EXTRACTED RECORDS Start Marker

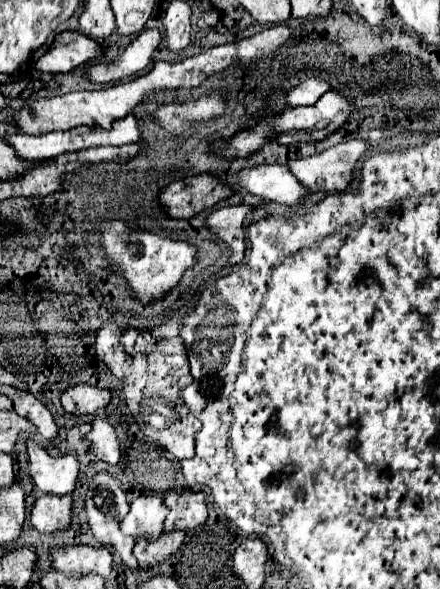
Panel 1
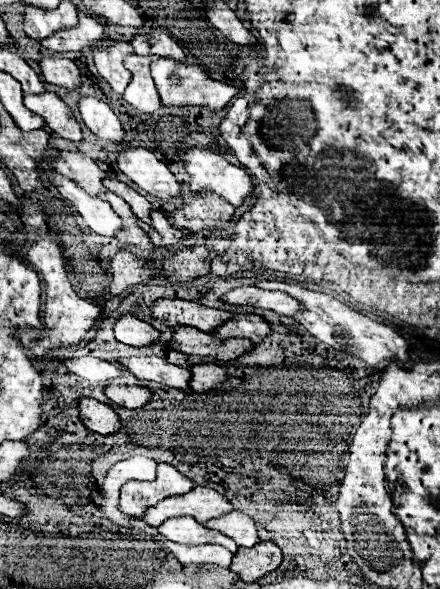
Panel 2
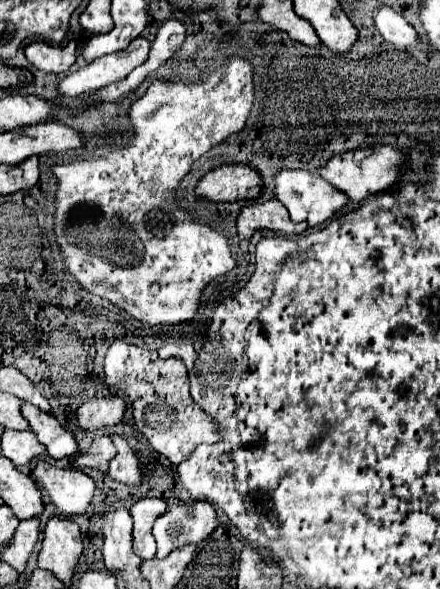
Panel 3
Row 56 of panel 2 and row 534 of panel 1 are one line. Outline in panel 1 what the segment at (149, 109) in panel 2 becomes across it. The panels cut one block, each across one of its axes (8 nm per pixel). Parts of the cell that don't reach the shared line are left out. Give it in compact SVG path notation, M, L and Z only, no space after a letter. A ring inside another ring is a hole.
M160 494L140 496L130 504L130 512L122 520L122 532L134 540L146 538L148 542L154 542L160 532L166 518L166 508Z

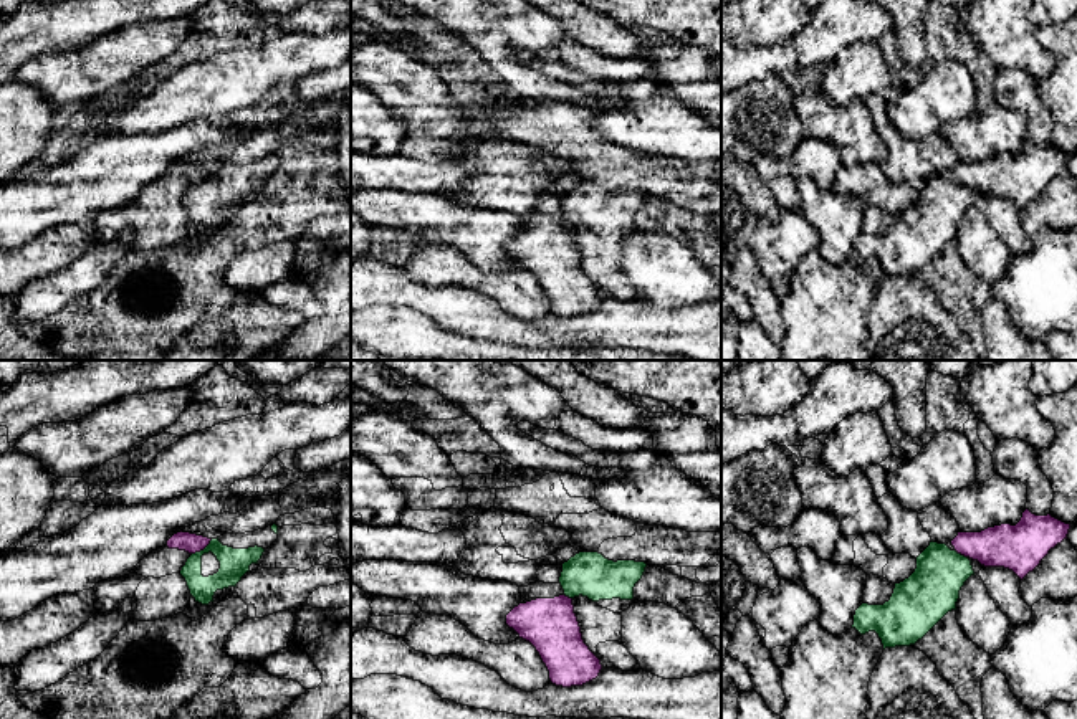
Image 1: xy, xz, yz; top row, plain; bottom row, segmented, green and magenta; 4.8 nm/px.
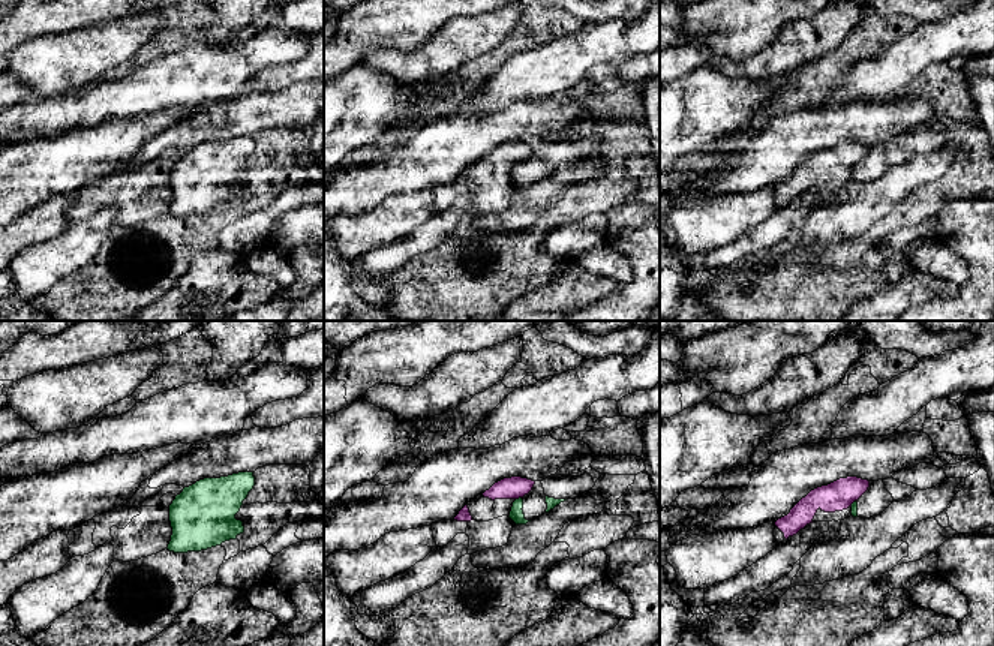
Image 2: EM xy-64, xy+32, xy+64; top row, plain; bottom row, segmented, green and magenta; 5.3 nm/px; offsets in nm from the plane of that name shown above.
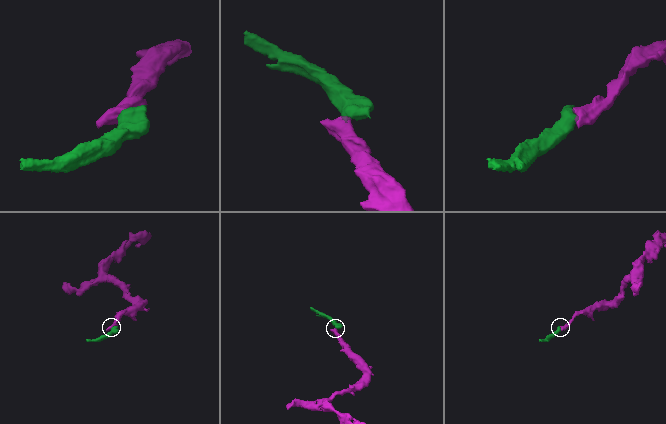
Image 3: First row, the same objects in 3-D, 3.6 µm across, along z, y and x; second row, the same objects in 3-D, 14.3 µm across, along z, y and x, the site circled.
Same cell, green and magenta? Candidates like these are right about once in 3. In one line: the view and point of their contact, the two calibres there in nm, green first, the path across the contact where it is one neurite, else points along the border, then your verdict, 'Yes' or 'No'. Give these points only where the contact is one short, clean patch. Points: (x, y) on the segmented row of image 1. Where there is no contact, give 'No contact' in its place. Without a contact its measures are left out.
Touches green at xy (204, 549). Thickness 140 nm (green) against 100 nm. Boundary: xy (212, 539), (192, 554). No

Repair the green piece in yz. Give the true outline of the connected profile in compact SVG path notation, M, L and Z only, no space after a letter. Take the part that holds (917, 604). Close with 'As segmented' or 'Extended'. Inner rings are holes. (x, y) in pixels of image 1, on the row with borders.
M930 542L917 557L915 572L900 583L883 605L862 603L854 615L860 635L875 631L883 650L910 646L921 640L948 612L956 610L965 582L986 569L978 560Z. Extended

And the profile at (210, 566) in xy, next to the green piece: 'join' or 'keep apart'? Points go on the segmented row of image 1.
join

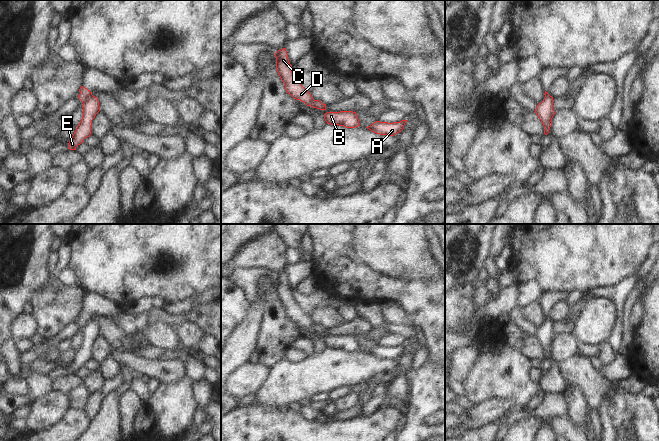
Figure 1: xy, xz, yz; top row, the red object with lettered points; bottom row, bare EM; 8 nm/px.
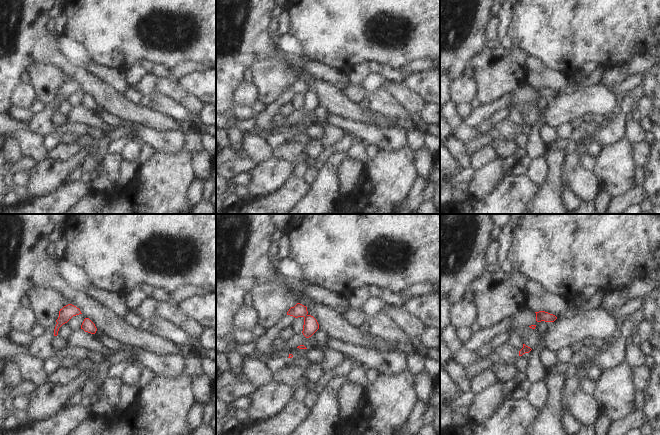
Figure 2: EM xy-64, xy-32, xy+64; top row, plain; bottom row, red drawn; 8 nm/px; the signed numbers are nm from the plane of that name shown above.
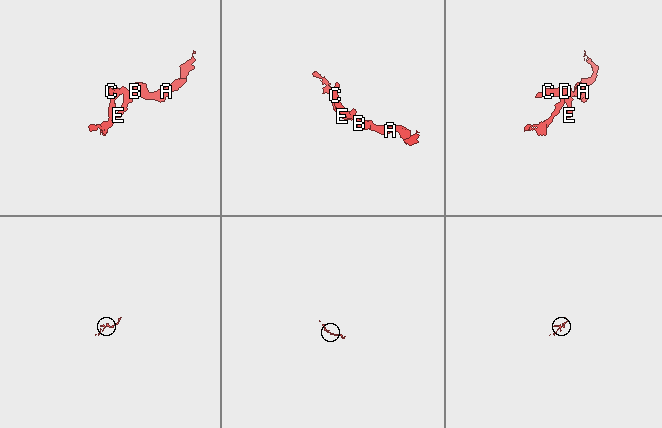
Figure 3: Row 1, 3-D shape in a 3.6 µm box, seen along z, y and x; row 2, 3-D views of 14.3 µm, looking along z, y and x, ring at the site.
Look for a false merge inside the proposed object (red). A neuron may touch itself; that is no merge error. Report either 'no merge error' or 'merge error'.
merge error

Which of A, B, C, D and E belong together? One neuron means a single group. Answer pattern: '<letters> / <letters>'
A B E / C D

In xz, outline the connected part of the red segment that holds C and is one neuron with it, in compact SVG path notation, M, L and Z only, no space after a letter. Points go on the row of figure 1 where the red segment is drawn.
M286 48L275 53L276 69L285 85L285 89L294 99L304 102L307 106L313 107L314 99L295 78L292 73L292 66L288 59Z

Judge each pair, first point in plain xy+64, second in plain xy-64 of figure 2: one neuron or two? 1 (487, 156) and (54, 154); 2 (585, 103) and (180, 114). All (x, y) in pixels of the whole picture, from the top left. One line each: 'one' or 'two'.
1: two
2: one

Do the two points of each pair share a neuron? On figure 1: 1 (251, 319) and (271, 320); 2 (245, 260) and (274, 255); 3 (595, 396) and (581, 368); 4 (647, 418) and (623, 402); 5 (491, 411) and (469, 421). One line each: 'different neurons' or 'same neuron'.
1: different neurons
2: same neuron
3: same neuron
4: same neuron
5: same neuron

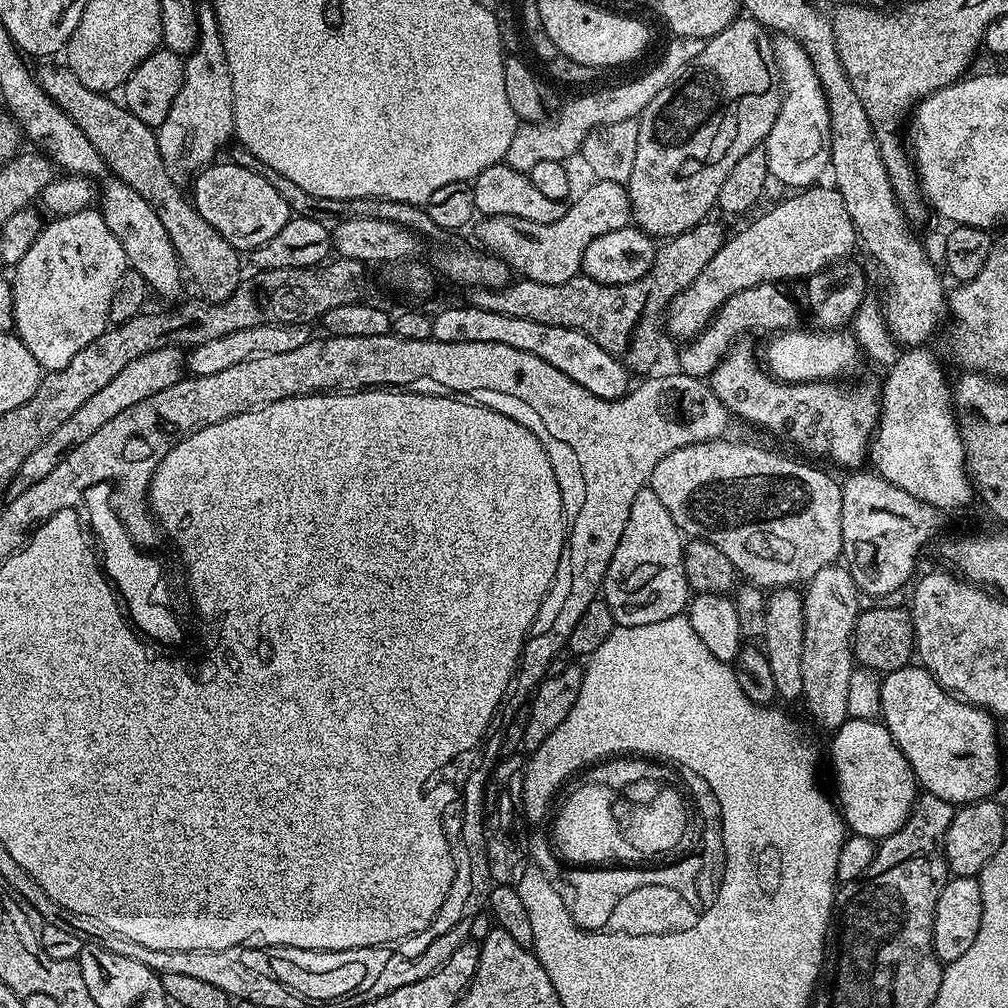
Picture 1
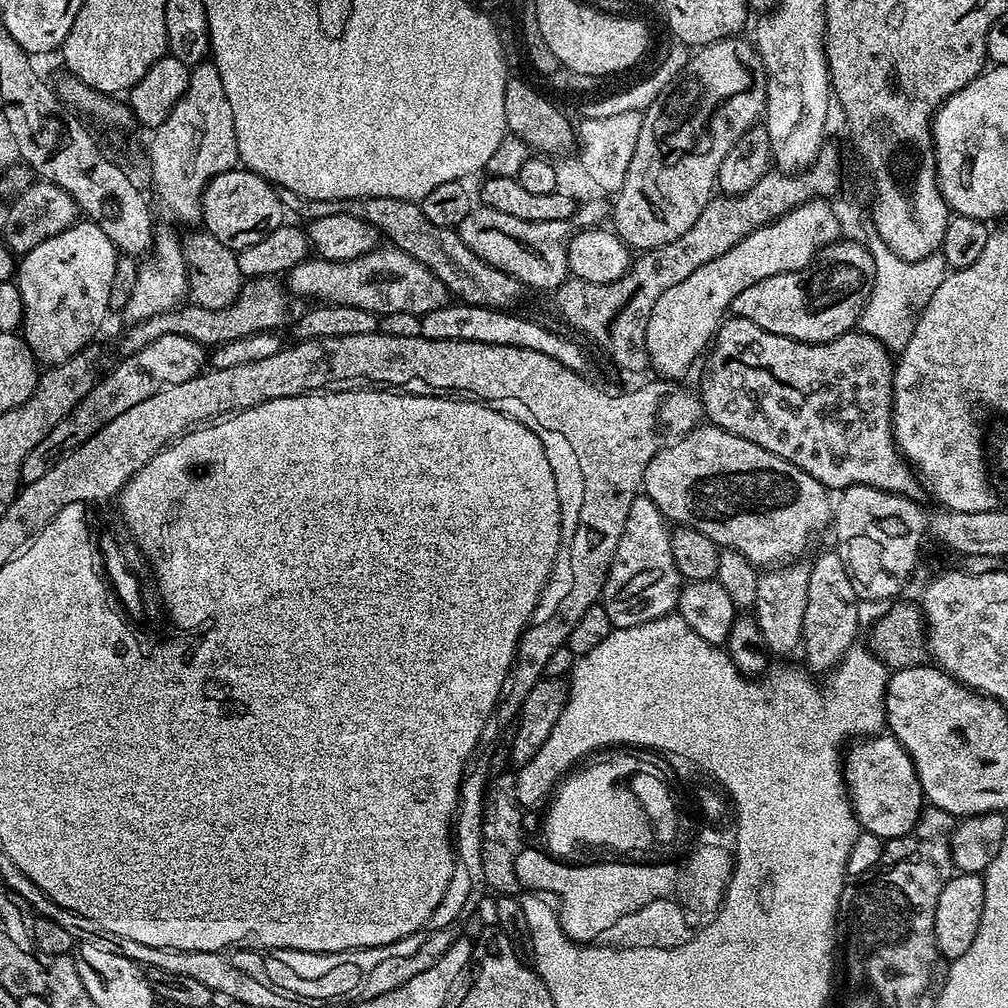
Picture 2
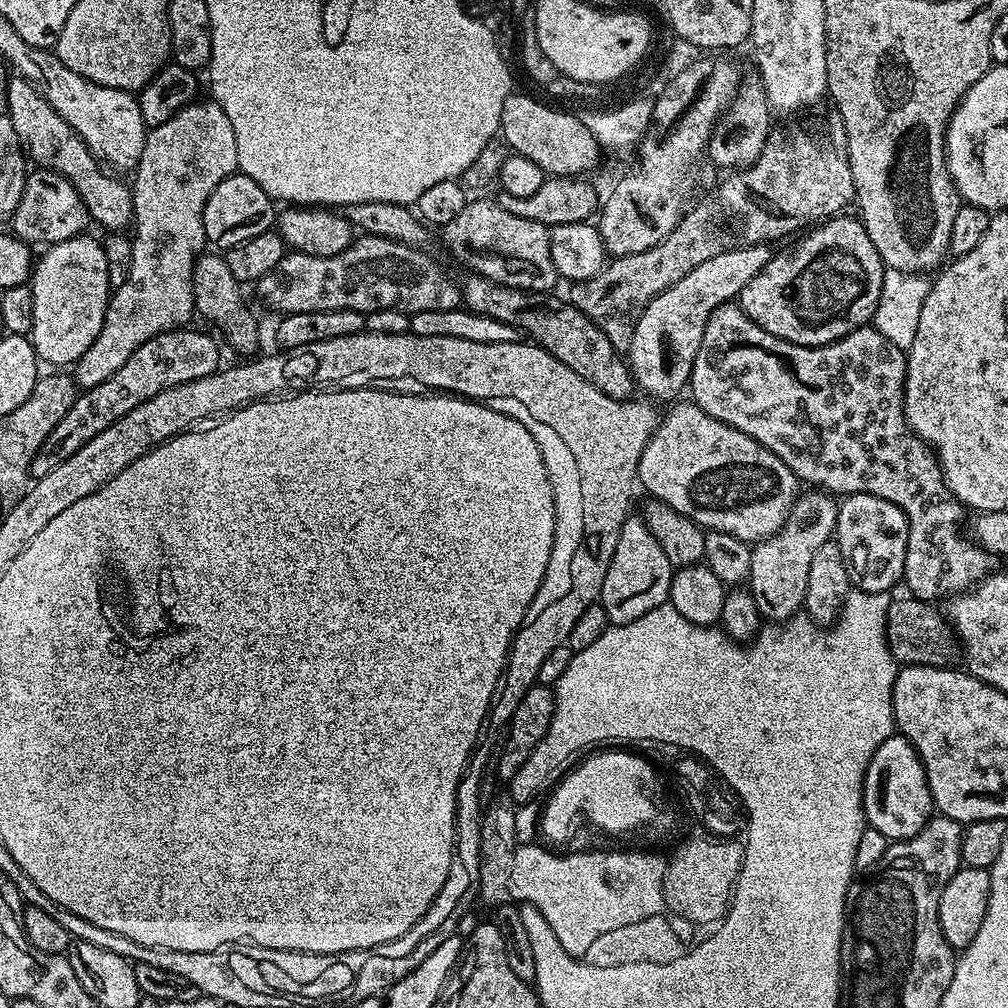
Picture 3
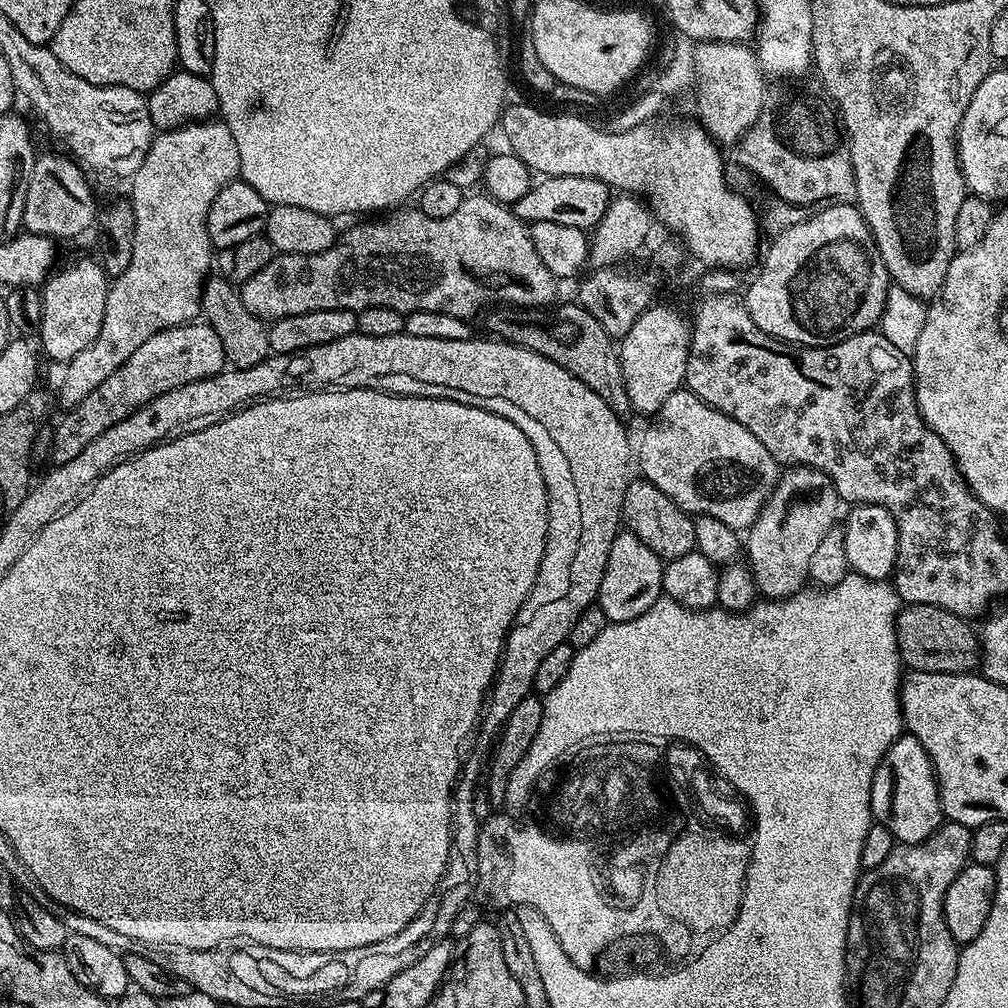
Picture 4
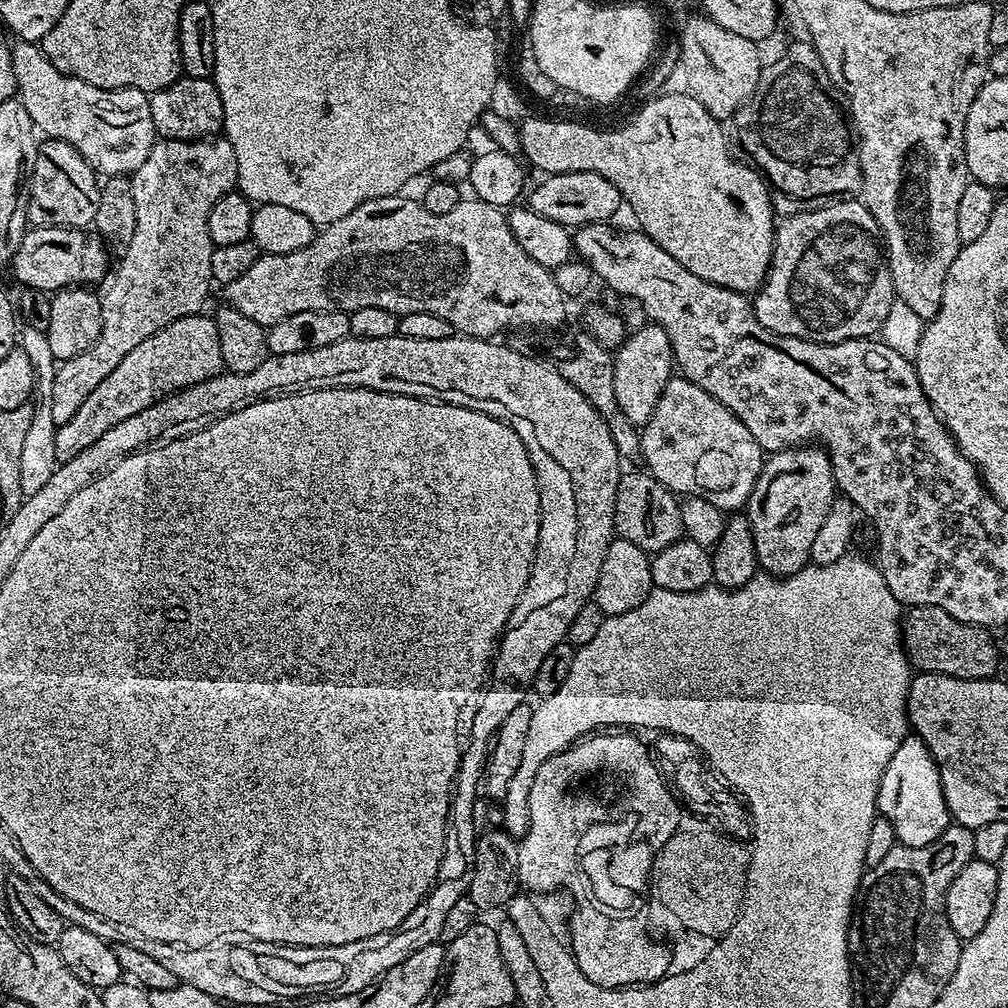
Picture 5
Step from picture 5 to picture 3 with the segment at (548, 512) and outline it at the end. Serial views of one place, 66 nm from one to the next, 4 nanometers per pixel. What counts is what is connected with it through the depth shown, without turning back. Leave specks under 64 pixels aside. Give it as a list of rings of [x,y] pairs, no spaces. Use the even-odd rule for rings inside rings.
[[[542,450],[542,462],[546,462],[546,470],[550,478],[550,486],[554,494],[554,514],[556,515],[556,525],[554,526],[554,546],[550,550],[550,566],[546,566],[546,574],[540,583],[538,594],[534,602],[530,602],[528,610],[534,610],[546,600],[564,600],[568,594],[568,584],[570,584],[570,556],[572,548],[580,540],[582,532],[582,500],[580,500],[580,482],[578,482],[578,472],[576,466],[570,462],[568,452],[564,450]]]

EXTRACTED RECORDS End Marker

● AIM OF THE EXERCISE
Give the count of lines in the data above that hold the string "name", with no additional words.

● SOLUTION FOR THIS EXERCISE
2